Whence metroidvania
Tuesday, April 15, 2025
Comments: 9 (latest 1 day later)
Tagged: metroidbrainia, genre, craft, design, puzzles, if, interactive fiction, infocom, adventures, outer wilds, zork, myst, the prisoner, hadean lands, graham nelson
A few days ago, Kate Willaert wrote:
As much as I love the word "Metroidvania," I dislike people calling these games Metroidbrainias because it makes it sound like their root is in Metroid games when they're just standard Adventure games in real-time. But Adventure is now obscure compared to Metroid, so we have to say it's that? [...] Although I completely admit I might be misunderstanding some essential component of what classifies a thing as a MetroidBrainia. Perhaps the first one would be MYST, which you can beat in 5 minutes if you already have all the knowledge? -- @katewillaert.bsky.social, April 7
Kicking at fuzzy genre boundaries is one of my favorite things in the world, and indeed I had some thoughts there! Let me expand them into a blog post.

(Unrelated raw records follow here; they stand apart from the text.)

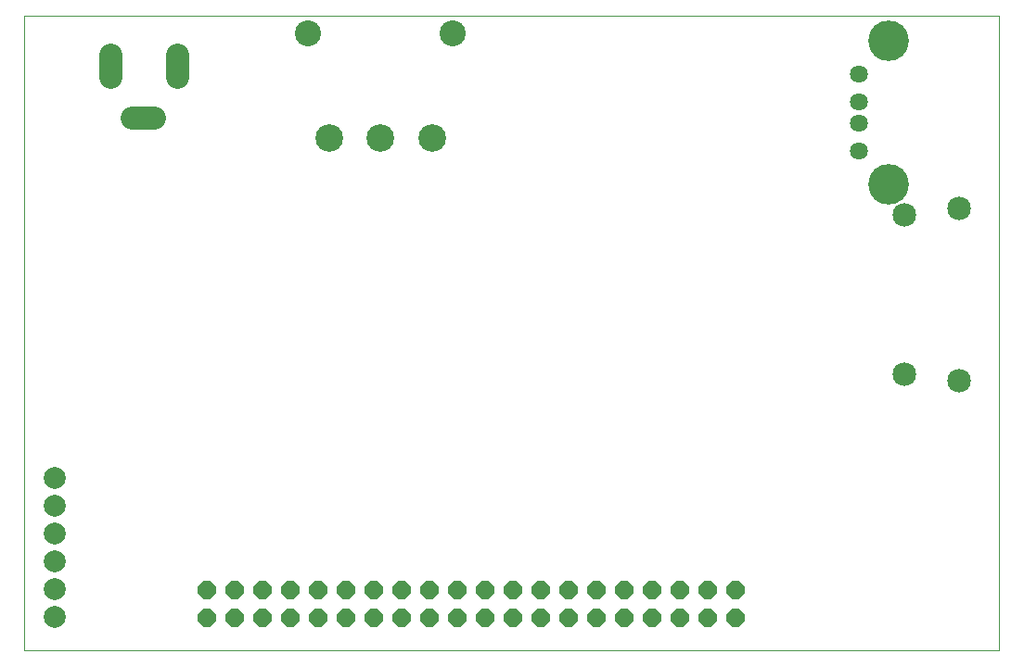
<source format=gbs>
G04 EAGLE Gerber X2 export*
%TF.Part,Single*%
%TF.FileFunction,Other,Solder stop mask Bottom*%
%TF.FilePolarity,Positive*%
%TF.GenerationSoftware,Autodesk,EAGLE,9.0.0*%
%TF.CreationDate,2019-01-20T02:36:27Z*%
G75*
%MOMM*%
%FSLAX34Y34*%
%LPD*%
%AMOC8*
5,1,8,0,0,1.08239X$1,22.5*%
G01*
%ADD10C,0.000000*%
%ADD11C,2.127000*%
%ADD12C,2.527000*%
%ADD13C,2.377000*%
%ADD14C,2.006600*%
%ADD15P,1.787026X8X22.500000*%
%ADD16C,2.157000*%
%ADD17C,1.627000*%
%ADD18C,3.707000*%


D10*
X110000Y140000D02*
X1000000Y140000D01*
X1000000Y720000D01*
X110000Y720000D01*
X110000Y140000D01*
D11*
X249200Y664300D02*
X249200Y684300D01*
X188200Y684300D02*
X188200Y664300D01*
X208200Y626300D02*
X228200Y626300D01*
D12*
X388100Y608500D03*
X435100Y608500D03*
X482100Y608500D03*
D13*
X369050Y703800D03*
X501150Y703800D03*
D14*
X137700Y297700D03*
X137700Y272300D03*
X137700Y246900D03*
X137700Y221500D03*
X137700Y196100D03*
X137700Y170700D03*
D15*
X276500Y169800D03*
X276500Y195200D03*
X301900Y169800D03*
X301900Y195200D03*
X327300Y169800D03*
X327300Y195200D03*
X352700Y169800D03*
X352700Y195200D03*
X378100Y169800D03*
X378100Y195200D03*
X403500Y169800D03*
X403500Y195200D03*
X428900Y169800D03*
X428900Y195200D03*
X454300Y169800D03*
X454300Y195200D03*
X479700Y169800D03*
X479700Y195200D03*
X505100Y169800D03*
X505100Y195200D03*
X530500Y169800D03*
X530500Y195200D03*
X555900Y169800D03*
X555900Y195200D03*
X581300Y169800D03*
X581300Y195200D03*
X606700Y169800D03*
X606700Y195200D03*
X632100Y169800D03*
X632100Y195200D03*
X657500Y169800D03*
X657500Y195200D03*
X682900Y169800D03*
X682900Y195200D03*
X708300Y169800D03*
X708300Y195200D03*
X733700Y169800D03*
X733700Y195200D03*
X759100Y169800D03*
X759100Y195200D03*
D16*
X913384Y392574D03*
X962884Y386574D03*
X962884Y543574D03*
X913384Y537574D03*
D17*
X871500Y596444D03*
X871500Y621444D03*
X871500Y641444D03*
X871500Y666444D03*
D18*
X898600Y565744D03*
X898600Y697144D03*
M02*

</source>
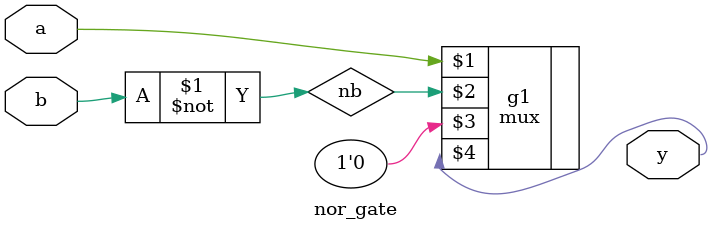
<source format=v>
`include "mux21_v.v"
module nor_gate(a,b,y);
input a,b;
output y;
wire nb;
not g2(nb,b);
mux g1(a,nb,1'b0,y);
endmodule

//# a=0 b=0 y=1
//# a=0 b=1 y=0
//# a=0 b=1 y=0
//# a=1 b=1 y=0
//# a=0 b=1 y=0
//# a=0 b=1 y=0
//# a=0 b=1 y=0
//# a=1 b=0 y=0

</source>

First up: genre boundaries aren't defined. I mean, they're not created by definitions. It's a "what I mean when I say X" game. No, worse: it's a "what this community means when they say X" game, and who's the community, anyhow? But I'll lay my own tracks; you can decide whether to follow.
I did not play Metroid or Castlevania because I didn't have Nintendo. My first console was a Playstation. Okay, PS1 had Symphony of the Night, but I didn't play that. I played Soul Reaver, which is where I encountered the gameplay model that people would later start calling "metroidvania".